PDZ three from PSD-ninety-five contains two domain extensions in addition to the canonical PDZ domain fold: an extra alpha-helix of nine amino acids (residues three hundred ninety-four to four hundred two) at the C-terminus allied the alpha three helix and a more dynamic N-terminal extension of eight amino acids (residues three hundred three to three hundred ten). The alpha three helix increases the affinity of PDZ three binding to peptide ligands approximately twenty-fold. The alpha three helix does not directly contact the ligand, so the change in binding affinity must have an allosteric mechanism. The allosteric potential of the alpha three helix is further demonstrated by the consequences of phosphorylation of Y three hundred ninety-seven within the helix: this post-translational modification further increases ligand binding affinity. Engineering a photoconvertible residue into the alpha three helix further and elegantly demonstrated its allosteric impact on binding affinity. The impact of the N-terminal extension to PDZ three is less studied.

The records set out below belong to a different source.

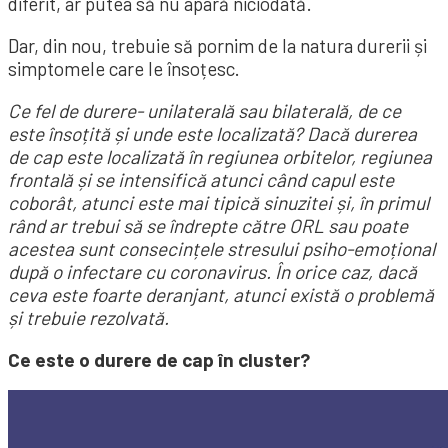
diferit, ar putea să nu apară niciodată.
Dar, din nou, trebuie să pornim de la natura durerii și
simptomele care le însoțesc.
Ce fel de durere- unilaterală sau bilaterală, de ce
este însoțită și unde este localizată? Dacă durerea
de cap este localizată în regiunea orbitelor, regiunea
frontală și se intensifică atunci când capul este
coborât, atunci este mai tipică sinuzitei și, în primul
rând ar trebui să se îndrepte către ORL sau poate
acestea sunt consecințele stresului psiho-emoțional
după o infectare cu coronavirus. În orice caz, dacă
ceva este foarte deranjant, atunci există o problemă
și trebuie rezolvată.
Ce este o durere de cap în cluster?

Here we use an experimental design that allows us to comprehensively quantify the changes in folding energy and ligand binding energy for mutations throughout the PDZ three domain in four different contexts: in the presence of both domain extensions, in the absence of the alpha three helix, in the absence of the N-terminal extension, and in the absence of both extensions. In total we quantify one hundred eighty-seven thousand six hundred twenty-two mutational effects on protein abundance and one hundred ninety-five thousand forty-seven mutational effects on ligand binding to quantify the energetic couplings between all amino acid substitutions and deletion of each of the N- and C-terminal extensions, as well as the energetic interactions with deletion of both extensions together. Both extensions alter the stability of the domain and its ligand binding affinity. In addition, both extensions are also energetically coupled to a subset of sites throughout the core PDZ domain, quantifying how the extensions modulate the core domain's folding and binding energy landscapes. One consequence of this is a transformation of the domain's allosteric landscape, altering evolvability and the potential for regulation and therapeutic targeting.